## WHAT TO DO:
Reproduce each of the following records verbatim, preserving every character, space, and line break.

Saved entries
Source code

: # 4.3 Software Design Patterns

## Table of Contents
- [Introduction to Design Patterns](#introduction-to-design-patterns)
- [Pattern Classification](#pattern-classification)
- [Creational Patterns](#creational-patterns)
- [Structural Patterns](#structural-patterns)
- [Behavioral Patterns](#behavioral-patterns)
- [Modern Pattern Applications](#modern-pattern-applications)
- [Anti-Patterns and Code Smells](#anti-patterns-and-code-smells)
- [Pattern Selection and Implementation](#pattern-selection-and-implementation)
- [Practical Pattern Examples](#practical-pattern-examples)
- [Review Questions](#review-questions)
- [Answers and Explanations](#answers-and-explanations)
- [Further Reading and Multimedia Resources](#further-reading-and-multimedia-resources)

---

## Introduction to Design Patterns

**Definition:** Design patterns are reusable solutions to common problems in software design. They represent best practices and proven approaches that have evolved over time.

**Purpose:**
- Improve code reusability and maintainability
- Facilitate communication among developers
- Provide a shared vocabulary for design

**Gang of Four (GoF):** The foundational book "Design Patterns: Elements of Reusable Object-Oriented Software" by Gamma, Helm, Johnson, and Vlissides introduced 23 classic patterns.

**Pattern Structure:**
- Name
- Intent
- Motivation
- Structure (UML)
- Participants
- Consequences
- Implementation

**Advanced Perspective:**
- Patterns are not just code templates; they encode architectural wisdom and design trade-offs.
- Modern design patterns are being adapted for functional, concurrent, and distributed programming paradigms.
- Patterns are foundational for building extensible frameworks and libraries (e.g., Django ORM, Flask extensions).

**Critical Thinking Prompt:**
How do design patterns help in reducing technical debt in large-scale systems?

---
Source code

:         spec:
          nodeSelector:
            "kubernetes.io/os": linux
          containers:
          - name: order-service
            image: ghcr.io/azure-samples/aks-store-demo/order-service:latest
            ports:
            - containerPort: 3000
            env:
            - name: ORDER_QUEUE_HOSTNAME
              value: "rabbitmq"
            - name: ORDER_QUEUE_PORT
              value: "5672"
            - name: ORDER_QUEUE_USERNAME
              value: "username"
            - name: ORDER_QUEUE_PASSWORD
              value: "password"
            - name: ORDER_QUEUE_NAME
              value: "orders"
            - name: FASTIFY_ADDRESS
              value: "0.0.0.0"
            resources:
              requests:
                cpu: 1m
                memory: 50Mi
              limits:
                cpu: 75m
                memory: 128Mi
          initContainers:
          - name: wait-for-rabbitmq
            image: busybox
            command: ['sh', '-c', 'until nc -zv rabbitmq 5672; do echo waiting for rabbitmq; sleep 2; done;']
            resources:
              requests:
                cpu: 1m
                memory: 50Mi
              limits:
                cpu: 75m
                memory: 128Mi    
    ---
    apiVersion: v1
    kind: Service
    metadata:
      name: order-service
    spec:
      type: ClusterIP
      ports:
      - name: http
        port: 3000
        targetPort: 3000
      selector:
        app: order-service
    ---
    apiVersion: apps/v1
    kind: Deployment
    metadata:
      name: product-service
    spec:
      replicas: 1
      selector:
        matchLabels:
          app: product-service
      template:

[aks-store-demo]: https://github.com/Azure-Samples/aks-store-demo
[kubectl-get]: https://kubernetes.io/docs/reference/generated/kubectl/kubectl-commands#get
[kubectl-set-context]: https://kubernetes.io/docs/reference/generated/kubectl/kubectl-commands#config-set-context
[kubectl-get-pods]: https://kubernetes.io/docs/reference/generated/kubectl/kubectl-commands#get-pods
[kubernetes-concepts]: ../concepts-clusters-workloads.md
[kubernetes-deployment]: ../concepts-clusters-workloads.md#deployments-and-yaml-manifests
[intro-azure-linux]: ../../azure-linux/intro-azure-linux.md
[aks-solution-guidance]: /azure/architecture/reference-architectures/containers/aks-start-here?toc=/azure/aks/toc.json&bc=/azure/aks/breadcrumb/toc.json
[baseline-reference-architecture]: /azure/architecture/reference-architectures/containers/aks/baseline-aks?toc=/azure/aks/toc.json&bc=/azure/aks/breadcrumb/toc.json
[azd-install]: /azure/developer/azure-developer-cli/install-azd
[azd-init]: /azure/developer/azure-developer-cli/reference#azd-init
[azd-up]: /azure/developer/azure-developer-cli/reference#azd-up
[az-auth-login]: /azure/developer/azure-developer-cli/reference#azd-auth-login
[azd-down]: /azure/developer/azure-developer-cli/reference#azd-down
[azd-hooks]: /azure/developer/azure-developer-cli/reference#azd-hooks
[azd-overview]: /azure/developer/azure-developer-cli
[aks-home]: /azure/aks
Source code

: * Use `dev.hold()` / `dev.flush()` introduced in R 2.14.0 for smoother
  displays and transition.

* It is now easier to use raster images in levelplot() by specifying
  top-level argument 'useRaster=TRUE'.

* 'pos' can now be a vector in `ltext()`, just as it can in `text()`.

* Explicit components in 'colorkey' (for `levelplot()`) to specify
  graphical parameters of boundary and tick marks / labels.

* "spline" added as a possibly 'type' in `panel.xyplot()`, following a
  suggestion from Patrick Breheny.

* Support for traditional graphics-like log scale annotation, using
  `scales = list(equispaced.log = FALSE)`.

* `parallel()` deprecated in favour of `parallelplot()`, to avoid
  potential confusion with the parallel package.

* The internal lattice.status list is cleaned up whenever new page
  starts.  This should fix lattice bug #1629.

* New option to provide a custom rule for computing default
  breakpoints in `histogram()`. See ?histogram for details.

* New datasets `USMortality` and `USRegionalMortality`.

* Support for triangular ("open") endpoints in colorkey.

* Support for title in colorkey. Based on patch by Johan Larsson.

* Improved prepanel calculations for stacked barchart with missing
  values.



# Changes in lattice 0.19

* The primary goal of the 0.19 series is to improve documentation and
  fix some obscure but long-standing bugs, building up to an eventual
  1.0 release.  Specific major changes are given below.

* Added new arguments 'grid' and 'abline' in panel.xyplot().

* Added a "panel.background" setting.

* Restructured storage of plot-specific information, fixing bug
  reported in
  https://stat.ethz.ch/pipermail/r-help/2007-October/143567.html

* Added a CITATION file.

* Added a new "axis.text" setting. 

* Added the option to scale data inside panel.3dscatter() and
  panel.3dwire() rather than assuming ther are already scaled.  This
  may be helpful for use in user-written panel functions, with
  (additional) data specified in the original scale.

## SOLUTION:
Source code

: # 4.3 Software Design Patterns

## Table of Contents
- [Introduction to Design Patterns](#introduction-to-design-patterns)
- [Pattern Classification](#pattern-classification)
- [Creational Patterns](#creational-patterns)
- [Structural Patterns](#structural-patterns)
- [Behavioral Patterns](#behavioral-patterns)
- [Modern Pattern Applications](#modern-pattern-applications)
- [Anti-Patterns and Code Smells](#anti-patterns-and-code-smells)
- [Pattern Selection and Implementation](#pattern-selection-and-implementation)
- [Practical Pattern Examples](#practical-pattern-examples)
- [Review Questions](#review-questions)
- [Answers and Explanations](#answers-and-explanations)
- [Further Reading and Multimedia Resources](#further-reading-and-multimedia-resources)

---

## Introduction to Design Patterns

**Definition:** Design patterns are reusable solutions to common problems in software design. They represent best practices and proven approaches that have evolved over time.

**Purpose:**
- Improve code reusability and maintainability
- Facilitate communication among developers
- Provide a shared vocabulary for design

**Gang of Four (GoF):** The foundational book "Design Patterns: Elements of Reusable Object-Oriented Software" by Gamma, Helm, Johnson, and Vlissides introduced 23 classic patterns.

**Pattern Structure:**
- Name
- Intent
- Motivation
- Structure (UML)
- Participants
- Consequences
- Implementation

**Advanced Perspective:**
- Patterns are not just code templates; they encode architectural wisdom and design trade-offs.
- Modern design patterns are being adapted for functional, concurrent, and distributed programming paradigms.
- Patterns are foundational for building extensible frameworks and libraries (e.g., Django ORM, Flask extensions).

**Critical Thinking Prompt:**
How do design patterns help in reducing technical debt in large-scale systems?

---
Source code

:         spec:
          nodeSelector:
            "kubernetes.io/os": linux
          containers:
          - name: order-service
            image: ghcr.io/azure-samples/aks-store-demo/order-service:latest
            ports:
            - containerPort: 3000
            env:
            - name: ORDER_QUEUE_HOSTNAME
              value: "rabbitmq"
            - name: ORDER_QUEUE_PORT
              value: "5672"
            - name: ORDER_QUEUE_USERNAME
              value: "username"
            - name: ORDER_QUEUE_PASSWORD
              value: "password"
            - name: ORDER_QUEUE_NAME
              value: "orders"
            - name: FASTIFY_ADDRESS
              value: "0.0.0.0"
            resources:
              requests:
                cpu: 1m
                memory: 50Mi
              limits:
                cpu: 75m
                memory: 128Mi
          initContainers:
          - name: wait-for-rabbitmq
            image: busybox
            command: ['sh', '-c', 'until nc -zv rabbitmq 5672; do echo waiting for rabbitmq; sleep 2; done;']
            resources:
              requests:
                cpu: 1m
                memory: 50Mi
              limits:
                cpu: 75m
                memory: 128Mi    
    ---
    apiVersion: v1
    kind: Service
    metadata:
      name: order-service
    spec:
      type: ClusterIP
      ports:
      - name: http
        port: 3000
        targetPort: 3000
      selector:
        app: order-service
    ---
    apiVersion: apps/v1
    kind: Deployment
    metadata:
      name: product-service
    spec:
      replicas: 1
      selector:
        matchLabels:
          app: product-service
      template:

[aks-store-demo]: https://github.com/Azure-Samples/aks-store-demo
[kubectl-get]: https://kubernetes.io/docs/reference/generated/kubectl/kubectl-commands#get
[kubectl-set-context]: https://kubernetes.io/docs/reference/generated/kubectl/kubectl-commands#config-set-context
[kubectl-get-pods]: https://kubernetes.io/docs/reference/generated/kubectl/kubectl-commands#get-pods
[kubernetes-concepts]: ../concepts-clusters-workloads.md
[kubernetes-deployment]: ../concepts-clusters-workloads.md#deployments-and-yaml-manifests
[intro-azure-linux]: ../../azure-linux/intro-azure-linux.md
[aks-solution-guidance]: /azure/architecture/reference-architectures/containers/aks-start-here?toc=/azure/aks/toc.json&bc=/azure/aks/breadcrumb/toc.json
[baseline-reference-architecture]: /azure/architecture/reference-architectures/containers/aks/baseline-aks?toc=/azure/aks/toc.json&bc=/azure/aks/breadcrumb/toc.json
[azd-install]: /azure/developer/azure-developer-cli/install-azd
[azd-init]: /azure/developer/azure-developer-cli/reference#azd-init
[azd-up]: /azure/developer/azure-developer-cli/reference#azd-up
[az-auth-login]: /azure/developer/azure-developer-cli/reference#azd-auth-login
[azd-down]: /azure/developer/azure-developer-cli/reference#azd-down
[azd-hooks]: /azure/developer/azure-developer-cli/reference#azd-hooks
[azd-overview]: /azure/developer/azure-developer-cli
[aks-home]: /azure/aks
Source code

: * Use `dev.hold()` / `dev.flush()` introduced in R 2.14.0 for smoother
  displays and transition.

* It is now easier to use raster images in levelplot() by specifying
  top-level argument 'useRaster=TRUE'.

* 'pos' can now be a vector in `ltext()`, just as it can in `text()`.

* Explicit components in 'colorkey' (for `levelplot()`) to specify
  graphical parameters of boundary and tick marks / labels.

* "spline" added as a possibly 'type' in `panel.xyplot()`, following a
  suggestion from Patrick Breheny.

* Support for traditional graphics-like log scale annotation, using
  `scales = list(equispaced.log = FALSE)`.

* `parallel()` deprecated in favour of `parallelplot()`, to avoid
  potential confusion with the parallel package.

* The internal lattice.status list is cleaned up whenever new page
  starts.  This should fix lattice bug #1629.

* New option to provide a custom rule for computing default
  breakpoints in `histogram()`. See ?histogram for details.

* New datasets `USMortality` and `USRegionalMortality`.

* Support for triangular ("open") endpoints in colorkey.

* Support for title in colorkey. Based on patch by Johan Larsson.

* Improved prepanel calculations for stacked barchart with missing
  values.



# Changes in lattice 0.19

* The primary goal of the 0.19 series is to improve documentation and
  fix some obscure but long-standing bugs, building up to an eventual
  1.0 release.  Specific major changes are given below.

* Added new arguments 'grid' and 'abline' in panel.xyplot().

* Added a "panel.background" setting.

* Restructured storage of plot-specific information, fixing bug
  reported in
  https://stat.ethz.ch/pipermail/r-help/2007-October/143567.html

* Added a CITATION file.

* Added a new "axis.text" setting. 

* Added the option to scale data inside panel.3dscatter() and
  panel.3dwire() rather than assuming ther are already scaled.  This
  may be helpful for use in user-written panel functions, with
  (additional) data specified in the original scale.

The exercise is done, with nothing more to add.